-------- SOURCE MATERIAL

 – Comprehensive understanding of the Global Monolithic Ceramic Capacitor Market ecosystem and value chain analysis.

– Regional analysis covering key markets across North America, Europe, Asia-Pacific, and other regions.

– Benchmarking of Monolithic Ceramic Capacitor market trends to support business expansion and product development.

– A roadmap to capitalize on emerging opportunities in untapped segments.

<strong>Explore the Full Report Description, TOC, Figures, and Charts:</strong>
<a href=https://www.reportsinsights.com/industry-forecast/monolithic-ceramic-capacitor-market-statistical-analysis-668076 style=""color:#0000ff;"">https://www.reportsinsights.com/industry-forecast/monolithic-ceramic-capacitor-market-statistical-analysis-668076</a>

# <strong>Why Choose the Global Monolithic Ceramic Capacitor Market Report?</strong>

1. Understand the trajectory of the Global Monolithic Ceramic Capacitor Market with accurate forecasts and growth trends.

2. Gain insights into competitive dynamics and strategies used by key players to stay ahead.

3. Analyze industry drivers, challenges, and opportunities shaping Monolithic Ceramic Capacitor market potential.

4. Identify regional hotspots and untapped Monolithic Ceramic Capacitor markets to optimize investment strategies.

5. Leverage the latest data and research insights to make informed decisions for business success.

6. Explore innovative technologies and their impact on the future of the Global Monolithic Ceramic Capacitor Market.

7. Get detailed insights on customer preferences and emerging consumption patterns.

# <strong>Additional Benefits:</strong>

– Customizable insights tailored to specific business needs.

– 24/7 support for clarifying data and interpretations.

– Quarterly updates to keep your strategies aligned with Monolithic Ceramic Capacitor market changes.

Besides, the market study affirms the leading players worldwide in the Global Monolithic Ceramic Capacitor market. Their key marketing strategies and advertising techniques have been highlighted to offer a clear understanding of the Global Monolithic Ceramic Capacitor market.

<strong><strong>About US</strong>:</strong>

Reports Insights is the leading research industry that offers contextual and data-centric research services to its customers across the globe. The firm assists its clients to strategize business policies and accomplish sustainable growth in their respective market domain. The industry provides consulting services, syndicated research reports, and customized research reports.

----------------
-------- SOURCE MATERIAL

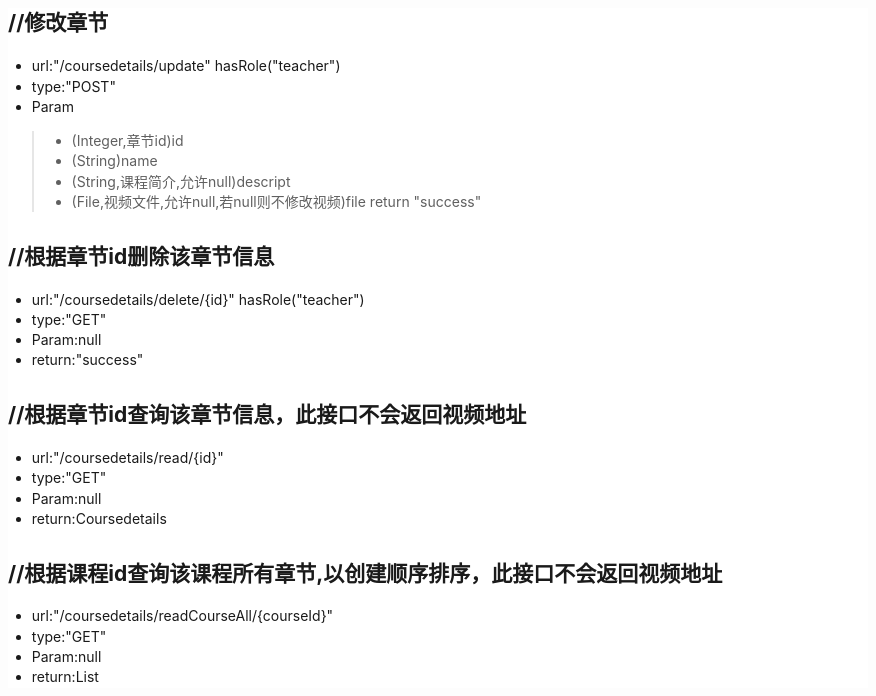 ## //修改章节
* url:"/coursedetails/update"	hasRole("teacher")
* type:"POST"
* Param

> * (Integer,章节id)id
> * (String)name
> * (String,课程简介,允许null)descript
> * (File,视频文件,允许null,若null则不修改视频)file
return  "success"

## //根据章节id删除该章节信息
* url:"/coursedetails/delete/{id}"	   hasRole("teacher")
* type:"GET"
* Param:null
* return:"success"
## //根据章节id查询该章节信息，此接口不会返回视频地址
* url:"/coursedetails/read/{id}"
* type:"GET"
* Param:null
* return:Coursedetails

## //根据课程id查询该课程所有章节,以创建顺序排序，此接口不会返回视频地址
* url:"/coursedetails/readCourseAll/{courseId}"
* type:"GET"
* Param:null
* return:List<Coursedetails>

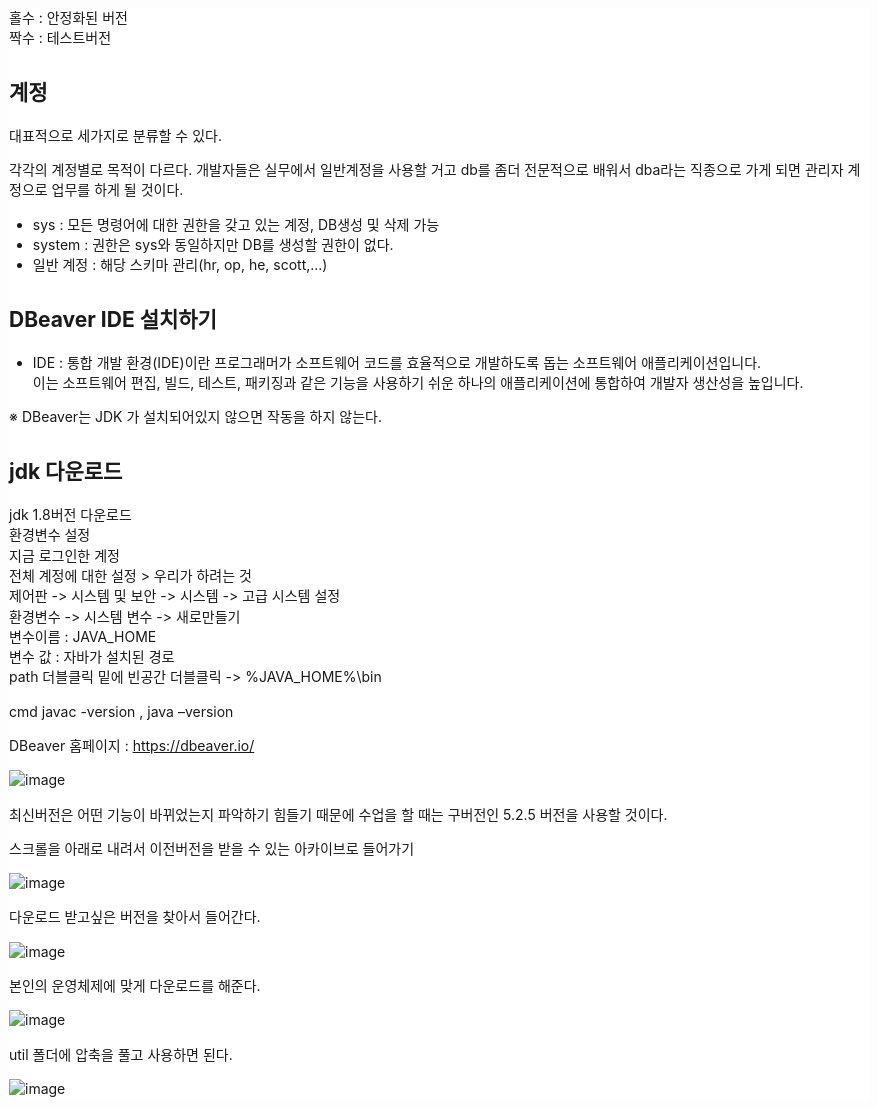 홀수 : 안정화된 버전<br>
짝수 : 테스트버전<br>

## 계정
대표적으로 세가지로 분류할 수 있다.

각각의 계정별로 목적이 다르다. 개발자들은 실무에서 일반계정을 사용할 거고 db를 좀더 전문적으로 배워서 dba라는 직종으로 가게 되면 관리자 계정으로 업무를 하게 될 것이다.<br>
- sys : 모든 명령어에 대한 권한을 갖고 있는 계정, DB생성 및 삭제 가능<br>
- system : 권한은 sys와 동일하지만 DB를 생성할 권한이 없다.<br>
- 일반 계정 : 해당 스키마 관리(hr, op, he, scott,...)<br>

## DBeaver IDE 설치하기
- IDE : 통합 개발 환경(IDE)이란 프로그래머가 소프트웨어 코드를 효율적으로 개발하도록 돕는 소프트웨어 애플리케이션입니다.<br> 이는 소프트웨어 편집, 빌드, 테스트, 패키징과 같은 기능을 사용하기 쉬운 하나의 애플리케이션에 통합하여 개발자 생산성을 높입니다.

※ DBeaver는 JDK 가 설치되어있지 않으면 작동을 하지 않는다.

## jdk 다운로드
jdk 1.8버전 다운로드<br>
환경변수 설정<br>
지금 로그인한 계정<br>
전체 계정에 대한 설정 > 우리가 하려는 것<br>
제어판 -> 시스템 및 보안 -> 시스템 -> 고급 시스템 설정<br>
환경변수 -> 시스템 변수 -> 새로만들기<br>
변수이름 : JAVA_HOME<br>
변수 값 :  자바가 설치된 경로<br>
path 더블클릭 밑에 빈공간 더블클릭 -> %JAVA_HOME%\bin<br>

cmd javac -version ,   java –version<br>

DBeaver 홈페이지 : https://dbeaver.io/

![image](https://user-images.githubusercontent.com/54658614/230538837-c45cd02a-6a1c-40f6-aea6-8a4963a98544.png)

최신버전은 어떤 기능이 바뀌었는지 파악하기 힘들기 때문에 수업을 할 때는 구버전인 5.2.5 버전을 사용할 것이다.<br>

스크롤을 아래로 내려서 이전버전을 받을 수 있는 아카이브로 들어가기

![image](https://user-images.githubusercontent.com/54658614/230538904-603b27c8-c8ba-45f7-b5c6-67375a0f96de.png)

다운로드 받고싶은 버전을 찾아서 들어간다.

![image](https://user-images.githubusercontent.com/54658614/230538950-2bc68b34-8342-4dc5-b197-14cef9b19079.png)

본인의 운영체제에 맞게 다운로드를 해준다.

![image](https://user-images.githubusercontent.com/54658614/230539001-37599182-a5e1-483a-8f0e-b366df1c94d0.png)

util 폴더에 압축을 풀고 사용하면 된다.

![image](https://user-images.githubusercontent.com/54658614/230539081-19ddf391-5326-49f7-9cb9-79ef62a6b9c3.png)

----------------

● WHAT TO DO
The output should be exactly the lines above from the line containing "and product development." to the line containing "2. Gain insights", inclusive, with no other lines.

● TASK RESPONSE
– Benchmarking of Monolithic Ceramic Capacitor market trends to support business expansion and product development.

– A roadmap to capitalize on emerging opportunities in untapped segments.

<strong>Explore the Full Report Description, TOC, Figures, and Charts:</strong>
<a href=https://www.reportsinsights.com/industry-forecast/monolithic-ceramic-capacitor-market-statistical-analysis-668076 style=""color:#0000ff;"">https://www.reportsinsights.com/industry-forecast/monolithic-ceramic-capacitor-market-statistical-analysis-668076</a>

# <strong>Why Choose the Global Monolithic Ceramic Capacitor Market Report?</strong>

1. Understand the trajectory of the Global Monolithic Ceramic Capacitor Market with accurate forecasts and growth trends.

2. Gain insights into competitive dynamics and strategies used by key players to stay ahead.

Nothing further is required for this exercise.